Thomas Tuchel, per il secondo anno consecutivo, sarà in finale di Champions

Il Chelsea ha battuto il Real Madrid 2-0 nella semifinale di ritorno disputata ieri allo Stamford Bridge. La finale di Champions, che si giocherà ad Istanbul il 29 maggio sarà un derby tutto inglese. Da una parte abbiamo il Manchester City di Pep Guardiola, uno degli allenatori migliori della storia del calcio. Dall'altra parte abbiamo il Chelsea del tedesco Thomas Tuchel, sicuramente uno dei tecnici più sotto sottovalutati ma che, per il secondo anno di fila, è riuscito ad arrivare alla finale. L'anno scorso era riuscito a portare il Paris Saint Germain.

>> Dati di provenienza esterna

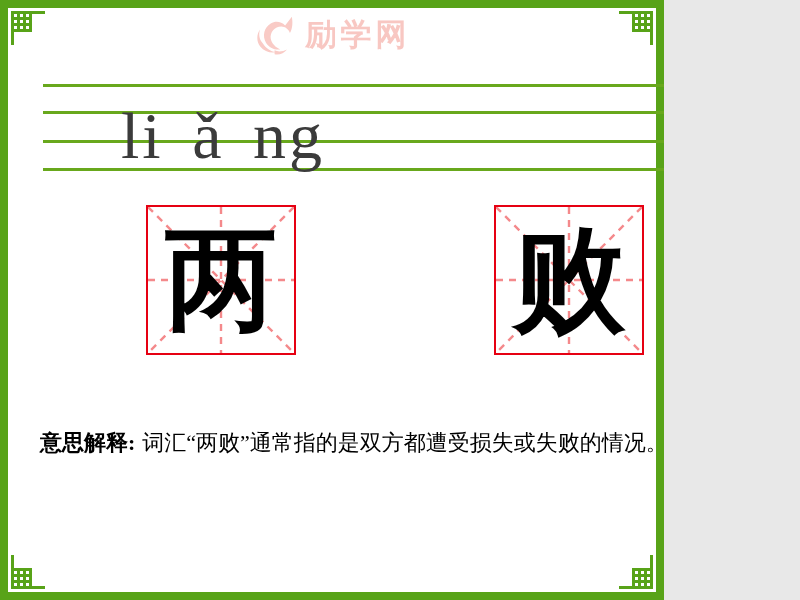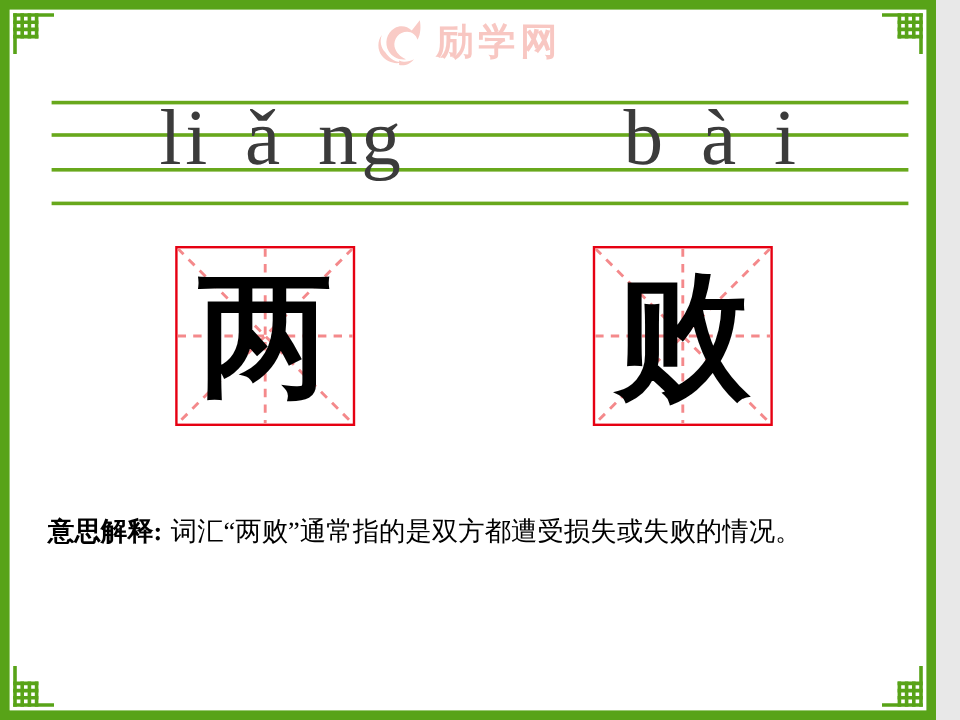"励学网" .page { padding-left: 32px -> none; width: 748px -> 664px }
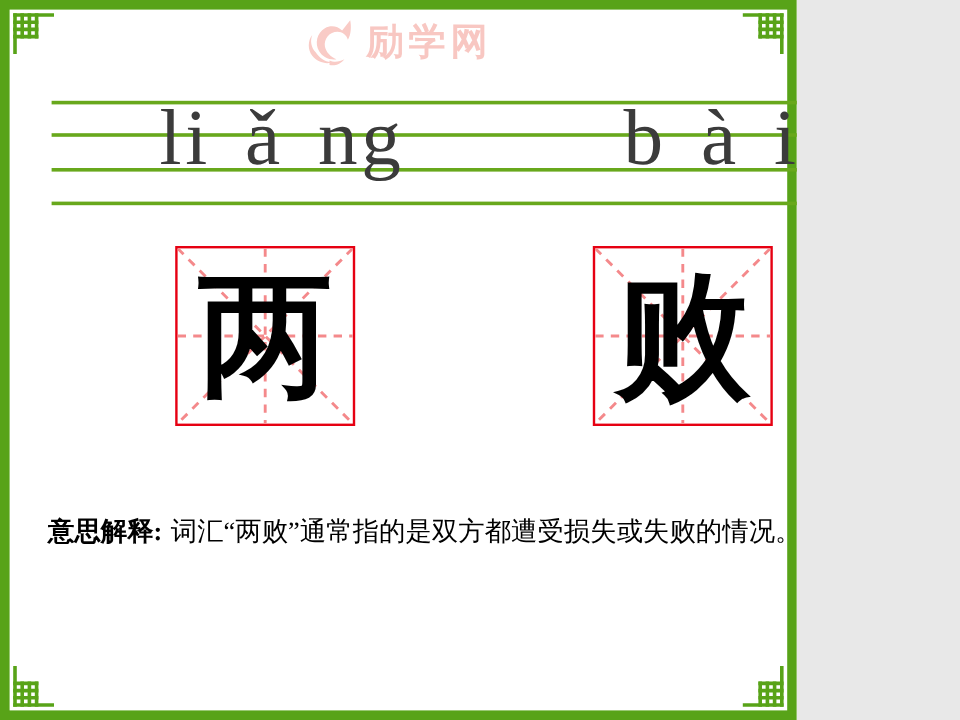"li ǎ ng" .pinyin-word.w1 { left: 235px -> 223px; margin-top: none -> 20px }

Thomas Tuchel sottovalutato: di nuovo in finale di Champions

La carriera da allenatore, dell'ex difensore tedesco, Thomas Tuchel inizia nell'anno 2000 nel settore giovanile dello Stoccarda. Nel luglio 2015 prende il posto di Jürgen Klopp, dimissionario della panchina del Borussia Dortmund con cui firma un contratto triennale. Causa incomprensioni con la dirigenza Tuchel decide di rescindere il proprio contratto. Dopo un anno sabbatico, nel 2018 l'allenatore tedesco viene contattato dal Paris Saint Germain per diventare il loro tecnico con un contratto biennale. Malgrado un periodo decisamente sottotono, il club decide di prolungare il suo contratto fino al 2021. Ad aprile 2020, dopo la violenta interruzione definitiva del campionato per via del Covid-19, il Psg è campione nazionale. A luglio, nel giro di una settimana, il club si aggiudica sia la Coppa di Francia che la Coppa di Lega. Dopo essersi accaparrato uno svariato numero di trofei, l'allenatore è stato criticato da alcuni media e giornalisti, poiché si affermava che, con una squadra così forte, fosse davvero impossibile non vincere quei premi. Ma Tuchel, il sottovalutato, riesce a portare per la prima volta, il Psg in finale di Champions League, dove viene sconfitto dal Bayern Monaco. Prima di Natale il Psg lo esonera e dopo poche settimane è il nuovo allenatore del Chelsea. La squadra inglese aveva una formazione che non riusciva a trovare un suo equilibrio. Dopo pochi mesi è rinata, è tra le prime quattro in Premier League e adesso dovrà giocare la sua meritata finale di Champions League.